▸ Directions: Restate the records below word for word, and omit the images they hold.

▸ Records for the exercise:
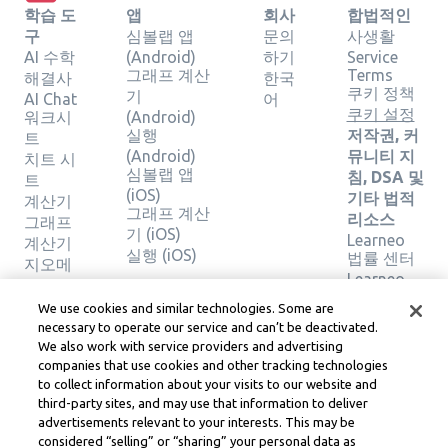
학습 도
앱
회사
합법적인
구
심볼랩 앱
문의
사생활
AI 수학
(Android)
하기
Service
그래프 계산
Terms
해결사
한국
쿠키 정책
기
AI Chat
어
쿠키 설정
워크시
(Android)
실행
저작권, 커
트
(Android)
뮤니티 지
치트 시
심볼랩 앱
침, DSA 및
트
(iOS)
기타 법적
계산기
그래프 계산
리소스
그래프
기 (iOS)
Learneo
계산기
실행 (iOS)
법률 센터
지오메
Learneo
트리 계
서비스 약
산기
We use cookies and similar technologies. Some are
관
솔루션
necessary to operate our service and can’t be deactivated.
확인
We also work with service providers and advertising
companies that use cookies and other tracking technologies
to collect information about your visits to our website and
Symbolab, a Learneo, Inc. business
third-party sites, and may use that information to deliver
© Learneo, Inc. 2024
advertisements relevant to your interests. This may be
considered “selling” or “sharing” your personal data as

▸ Result:
학습 도
앱
회사
합법적인
구
심볼랩 앱
문의
사생활
AI 수학
(Android)
하기
Service
그래프 계산
Terms
해결사
한국
쿠키 정책
기
AI Chat
어
쿠키 설정
워크시
(Android)
실행
저작권, 커
트
(Android)
뮤니티 지
치트 시
심볼랩 앱
침, DSA 및
트
(iOS)
기타 법적
계산기
그래프 계산
리소스
그래프
기 (iOS)
Learneo
계산기
실행 (iOS)
법률 센터
지오메
Learneo
트리 계
서비스 약
산기
We use cookies and similar technologies. Some are
관
솔루션
necessary to operate our service and can’t be deactivated.
확인
We also work with service providers and advertising
companies that use cookies and other tracking technologies
to collect information about your visits to our website and
Symbolab, a Learneo, Inc. business
third-party sites, and may use that information to deliver
© Learneo, Inc. 2024
advertisements relevant to your interests. This may be
considered “selling” or “sharing” your personal data as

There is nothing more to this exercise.